Either way, G_GUINT32_FORMAT is just ugly. I'd use "%u" and "(guint)entry->key".

>+soup_cache_entry_free (SoupCacheEntry *entry, GFile *file)
> {
>-	if (purge) {
>-		GFile *file = g_file_new_for_path (entry->filename);
>+	if (file) {
> 		g_file_delete (file, NULL, NULL);
> 		g_object_unref (file);

It's slightly odd to unref file here, so you should add a comment before the function noting that it does that.

>+	entry->response_time = response_time;

hm. why did that get moved?

Comment 6 Sergio Villar 2011-06-29 15:52:00 UTC

(In reply to comment #5)
> (From update of attachment 190734 [details] [review])
> >+	guint key;
> 
> >+	char *filename = g_strdup_printf ("%s%s%"G_GUINT32_FORMAT, cache->priv->cache_dir,
> >+					  G_DIR_SEPARATOR_S, entry->key);
> 
> entry->key is a guint, not a guint32. Although based on the previous (version
> 4) patch, maybe you meant for entry->key to be guint32?

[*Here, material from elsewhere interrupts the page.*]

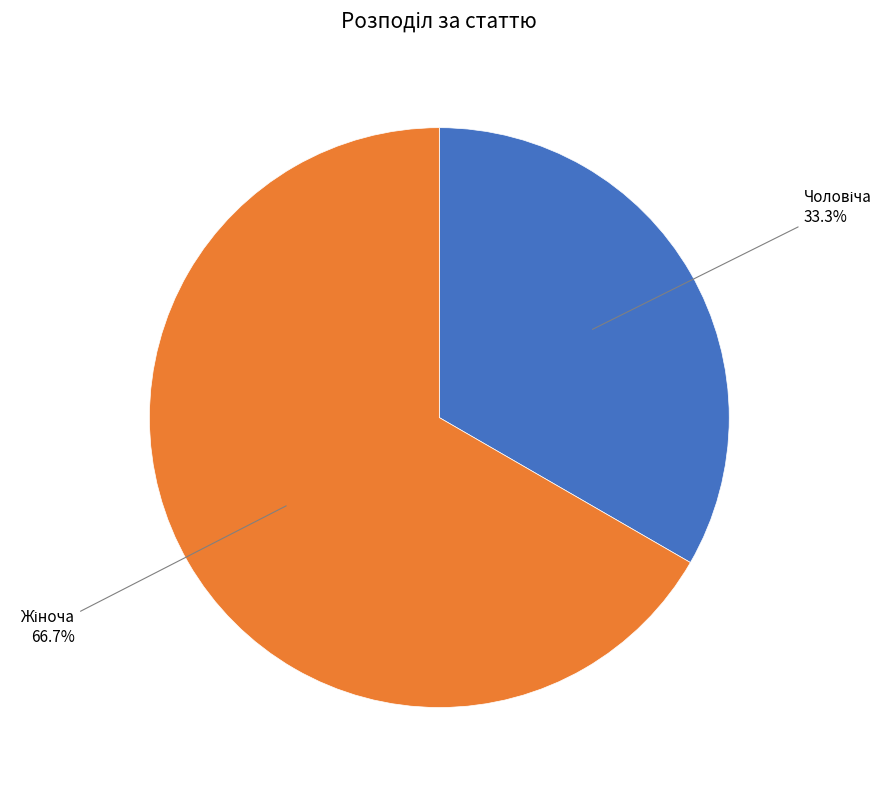

Is there any slice that represents more than half of the pie?

Yes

Right we should force it to be 32bit. 

> Either way, G_GUINT32_FORMAT is just ugly. I'd use "%u" and
> "(guint)entry->key".
> 

I agree that looks ugly but what would happen for architectures were the "%u" does not mean a 32bit usigned int, but 64 or 16 for example ?

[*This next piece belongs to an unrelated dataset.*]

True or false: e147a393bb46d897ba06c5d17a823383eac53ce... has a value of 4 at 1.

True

> >+soup_cache_entry_free (SoupCacheEntry *entry, GFile *file)
> > {
> >-	if (purge) {
> >-		GFile *file = g_file_new_for_path (entry->filename);
> >+	if (file) {
> > 		g_file_delete (file, NULL, NULL);
> > 		g_object_unref (file);
> 
> It's slightly odd to unref file here, so you should add a comment before the
> function noting that it does that.

Yeah I also think that is a good idea to free the memory in the same block where it is reserved, but knowing that it's a private function I deciced to move it there. I'll add the comment as it's good to explain it.

> >+	entry->response_time = response_time;
> 
> hm. why did that get moved?

Actually it didn't get removed I'm just moving it up from a few lines bellow. It was a bug in the old code I think, because we were setting the response_time only if we found the "Date" header and we have to do it always.

Comment 7 Dan Winship 2011-06-29 16:04:24 UTC

(In reply to comment #6)
> > Either way, G_GUINT32_FORMAT is just ugly. I'd use "%u" and
> > "(guint)entry->key".
> > 
> 
> I agree that looks ugly but what would happen for architectures were the "%u"
> does not mean a 32bit usigned int, but 64 or 16 for example ?

right, that's why I said the "(guint)entry->key" part. (ie, cast entry->key to guint when passing it to printf, so that it is a %u when printf sees it.)

Also, FWIW, glib won't work on systems where int is 16 bits.

Comment 8 Sergio Villar 2011-07-04 08:39:54 UTC

Created attachment 191215 [details] [review]
Patch

Comment 9 Sergio Villar 2011-07-06 10:00:47 UTC

Committed d6c9aaac9c6c156391f8ee73e1cae353af9d2bed.